# WHAT YOU HAVE TO DO
Transcribe the data in full; each line must match exactly.
(Beginning of DATA TO PROCESS)
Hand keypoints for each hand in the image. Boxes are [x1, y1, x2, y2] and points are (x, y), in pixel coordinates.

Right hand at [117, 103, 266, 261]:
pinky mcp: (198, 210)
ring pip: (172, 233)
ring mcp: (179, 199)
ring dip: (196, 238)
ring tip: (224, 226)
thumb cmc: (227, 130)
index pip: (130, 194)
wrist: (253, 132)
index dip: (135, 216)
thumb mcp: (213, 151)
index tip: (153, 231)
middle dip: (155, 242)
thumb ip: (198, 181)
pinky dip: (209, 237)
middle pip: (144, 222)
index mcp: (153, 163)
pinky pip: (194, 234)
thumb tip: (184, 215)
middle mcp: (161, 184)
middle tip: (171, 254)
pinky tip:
(End of DATA TO PROCESS)
# RESPONSE AREA
Hand keypoints for each hand in the image. Boxes are [x1, y1, x2, y2] and points are (x, y), in pixel coordinates.

Right hand at [117, 103, 266, 261]:
pinky mcp: (198, 210)
ring pip: (172, 233)
ring mcp: (179, 199)
ring dip: (196, 238)
ring tip: (224, 226)
thumb cmc: (227, 130)
index pip: (130, 194)
wrist: (253, 132)
index dip: (135, 216)
thumb mcp: (213, 151)
index tip: (153, 231)
middle dip: (155, 242)
thumb ip: (198, 181)
pinky dip: (209, 237)
middle pip: (144, 222)
index mcp: (153, 163)
pinky pip: (194, 234)
thumb tip: (184, 215)
middle mcp: (161, 184)
middle tip: (171, 254)
pinky tip:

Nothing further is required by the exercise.